Moving across country is no easy feat, and if you're traveling with pets, it becomes even more of an undertaking. Pet birds are no exception. As a matter of fact, making a major move with your bird might take even more planning and preparation than moving across country with a dog or cat. In order to protect your feathered friend and get ready for your move, it helps to know just what kind of hurdles you might face when moving with your pet bird. Take a look at some tips that will help you understand what you need to do to make a successful move with your bird.
Visit Your Vet
Each state has its own rules about what animals can be imported into the state and what the requirements are for importation. Some, but not all, states require paperwork from your vet for your bird to come into the state. It's important to know where the state you're moving to stands on this issue. For example, if you're moving to Arizona, you should know that your bird needs a CVI (Certificate of Veterinary Inspection) that specifies that your bird has not been infected with or exposed to avian chlamydiosis. However, if you're moving to Alabama, you don't need any certification at all.
Even if you're moving to a state with no veterinary certification requirements, you should still make a trip to your vet to ensure that your bird is healthy enough to withstand the stress of traveling. While you're there, ask your veterinarian if they can refer you to an avian vet in the area that you're moving to.
Choose a Carrier
Once your bird has been given a clean bill of health, you will need to have a good travel carrier for your bird. Bear in mind that most professional moving companies will not carry a live animal of any kind, so you can't ship your bird on the truck with your furniture and household goods. However, using a professional mover to load up and deliver your possessions is a good idea, because it will free you up to focus on your bird's needs on moving day. You'll need to keep the bird with you or hire a professional animal mover. (Your moving company may be able to recommend one, if you want to go this route.) Either way, you will need a carrier. You can find bird carriers in most pet stores.

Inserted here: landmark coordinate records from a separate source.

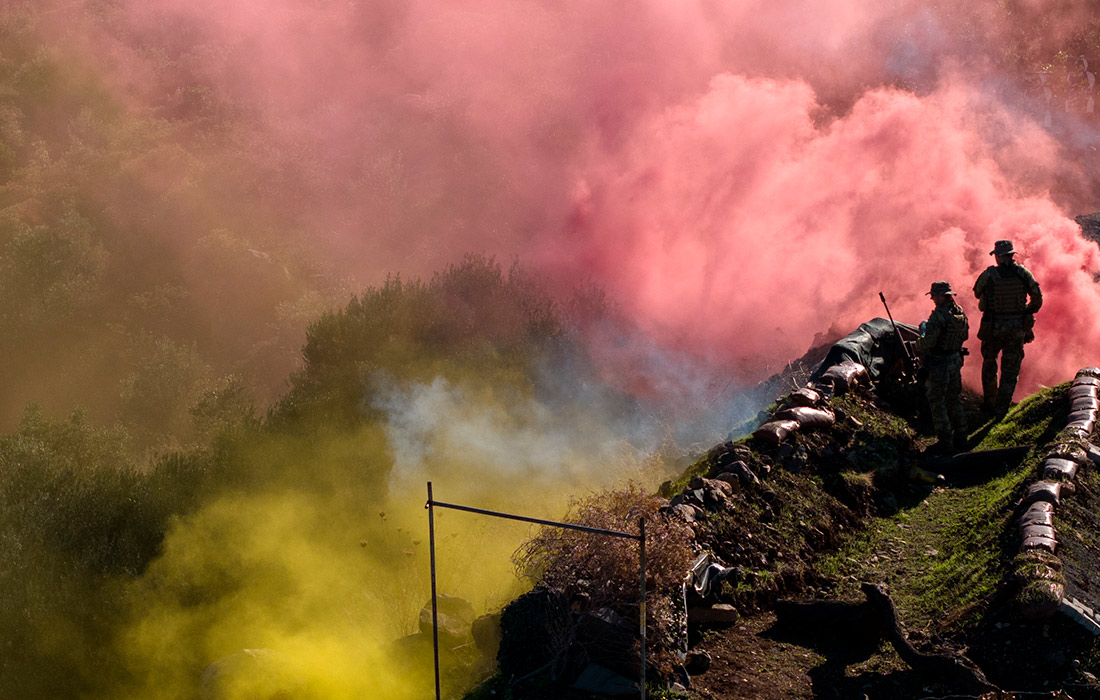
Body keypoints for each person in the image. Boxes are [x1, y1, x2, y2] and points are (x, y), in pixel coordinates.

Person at [973, 240, 1042, 416]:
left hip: (993, 327)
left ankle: (990, 404)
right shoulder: (1023, 274)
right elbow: (1037, 298)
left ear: (1000, 256)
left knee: (989, 365)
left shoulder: (989, 274)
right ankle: (1002, 409)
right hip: (1016, 328)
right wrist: (1025, 313)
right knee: (1010, 369)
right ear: (1011, 255)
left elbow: (977, 292)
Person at [917, 281, 970, 452]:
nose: (932, 298)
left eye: (933, 295)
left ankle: (945, 441)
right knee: (954, 398)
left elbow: (927, 343)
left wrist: (919, 340)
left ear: (941, 296)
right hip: (955, 359)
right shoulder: (959, 312)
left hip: (940, 363)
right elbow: (965, 334)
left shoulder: (939, 315)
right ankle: (962, 436)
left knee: (937, 401)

If you're flying to your new home and you plan to take your bird with you, make sure that the carrier is airline approved. (If you're not sure, call the airline and ask what specifications they have for animal carriers.) The cage should be tall enough to for your bird to stand up in, and preferably small enough to fit under your seat in the airplane. If your bird is too tall for a carrier that fits under the seat, you may have to purchase a ticket for your bird and its carrier. Whatever carrier you choose should have a strong latch, room for food and water, and a label with your name and contact information and the words "live animal" just in case. Stock the carrier with some toys and treats that your bird enjoys.
Prepare Your Pet
Birds are very susceptible to stress, and they usually don't enjoy traveling. That means that this move might be tough on your pet. You'll need to do what you can to minimize the stress for your feathered friend.
Introduce your bird to the travel carrier before it's time to make the move. If your bird has been spending time in the carrier already, it may find the trip a little less jarring. Be sure to stock up on your bird's brand of food before you move, in case you have trouble finding that type of food in your new home. Abruptly changing food can be bad for your bird's health, but if you bring your bird's current food with you, you can mix it with the new food, gradually adding more of the new and less of the old until your bird becomes accustomed to the new brand.
Moving with a bird requires some extra steps, but it doesn't have to be difficult. With a little preparation and an understanding of your bird's needs, you'll both arrive safely at your new home.